Philadelphie, le 30 juillet 1776.
J'ai reçu les lettres que Votre Excellence a bien voulu me faire passer, et dont je vous prie d'agréer mes remerciemens.
Les dépêches officielles, dont vous me parlez, ne contiennent rien de plus que ce que nous avons vu dans l'acte du parlement, c'est-à-dire, des offres de pardon si nous nous soumettons. J'en suis véritablement fâché; car il est très-désagréable pour Votre Excellence d'être envoyée si loin de sa patrie pour une mission aussi inutile.
Recommander d'offrir un pardon aux colonies, qu'on a outragées, c'est, en vérité, montrer qu'on nous croit encore l'ignorance, la bassesse, l'insensibilité que votre aveugle et orgueilleuse nation s'est long-temps plu à nous supposer.
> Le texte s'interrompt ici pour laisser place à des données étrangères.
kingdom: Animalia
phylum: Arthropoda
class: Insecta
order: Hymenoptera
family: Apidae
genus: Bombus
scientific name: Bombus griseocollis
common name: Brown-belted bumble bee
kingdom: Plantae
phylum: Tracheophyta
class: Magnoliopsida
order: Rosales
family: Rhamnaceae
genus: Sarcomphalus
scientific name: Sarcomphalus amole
Mais cette offre ne peut avoir d'autre effet que d'accroître nos ressentimens.
Il est impossible que nous songions à nous soumettre à un gouvernement, qui, avec la plus insigne barbarie, a, dans le fort de l'hiver, brûlé nos villes sans défense, excité les Sauvages à massacrer nos paisibles cultivateurs, nos esclaves à assassiner leurs maîtres, et nous envoie en ce moment même des stipendiaires étrangers pour inonder de sang nos établissemens.
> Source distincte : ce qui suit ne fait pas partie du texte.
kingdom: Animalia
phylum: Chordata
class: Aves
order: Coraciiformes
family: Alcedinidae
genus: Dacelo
Ces atrocités ont éteint la dernière étincelle d'affection, que nous avions pour une mère-patrie, qui nous fut jadis si chère. Mais quand il nous seroit possible d'oublier et de pardonner les injures que nous en avons reçues, vous ne pourriez pas, vous Anglais, pardonner à un peuple que vous avez si cruellement offensé; vous ne pourriez jamais le regarder encore comme fesant partie du même empire que vous, et lui permettre de jouir d'une liberté à l'occasion de laquelle vous savez que vous lui avez donné de justes sujets d'inimitié. Si nous étions encore sous le même gouvernement que vous, le souvenir du mal que vous nous avez fait, vous engageroit à nous accabler de la plus cruelle tyrannie, et à employer toute sorte de moyens pour nous empêcher d'acquérir de la force et de prospérer.
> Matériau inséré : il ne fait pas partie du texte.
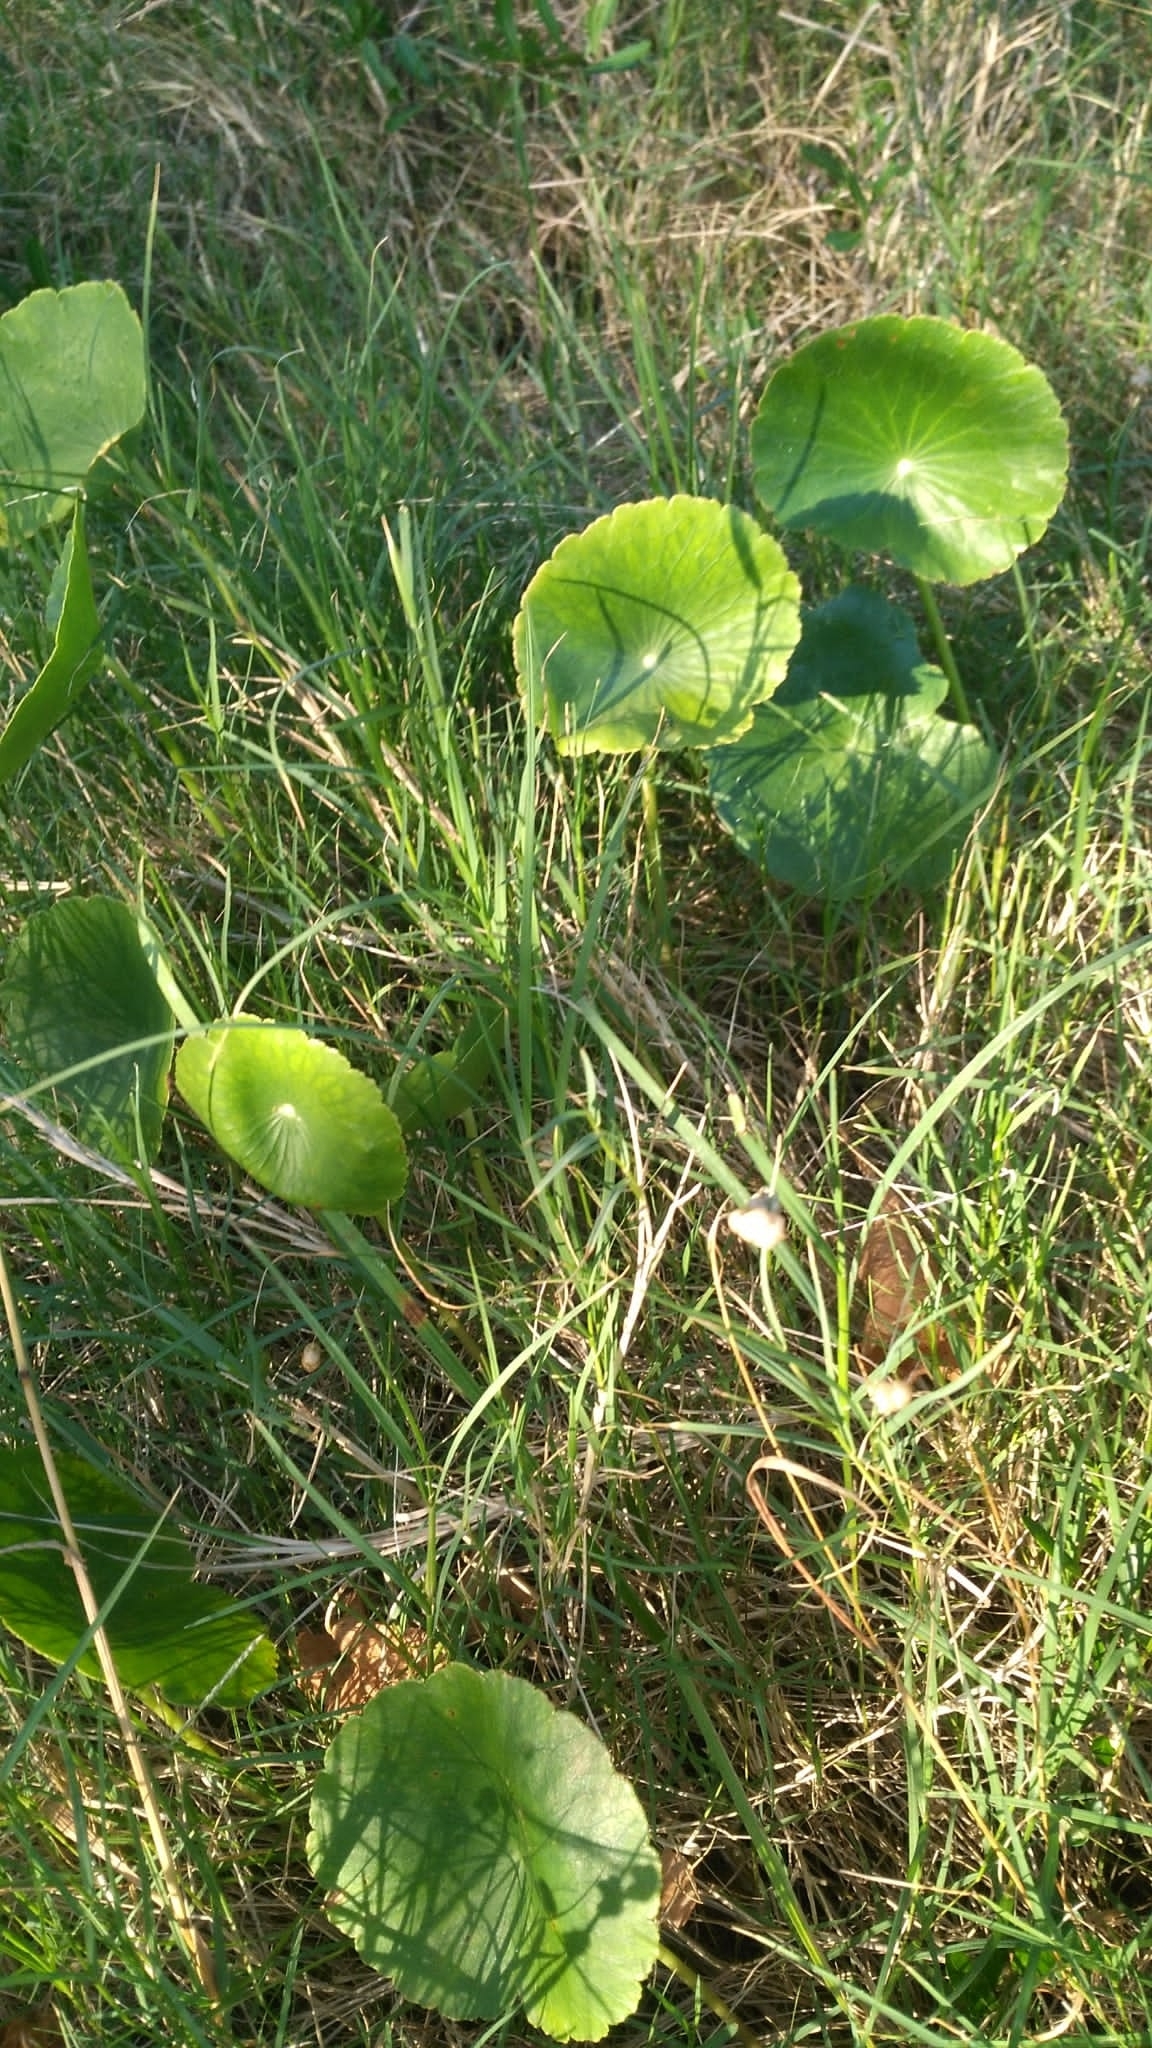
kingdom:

Mais Votre Excellence me parle de «la sollicitude paternelle du roi, pour le rétablissement de l'union et d'une paix durable entre les colonies et l'Angleterre».—Si, par la paix, vous entendez celle qui doit avoir lieu entre deux états différens, qui sont maintenant en guerre, et que sa majesté vous ait donné le pouvoir de traiter avec nous, d'une telle paix, j'ose vous dire, quoique je n'y sois nullement autorisé, que je crois que cela ne sera pas impraticable, avant que nous ayons contracté des alliances étrangères.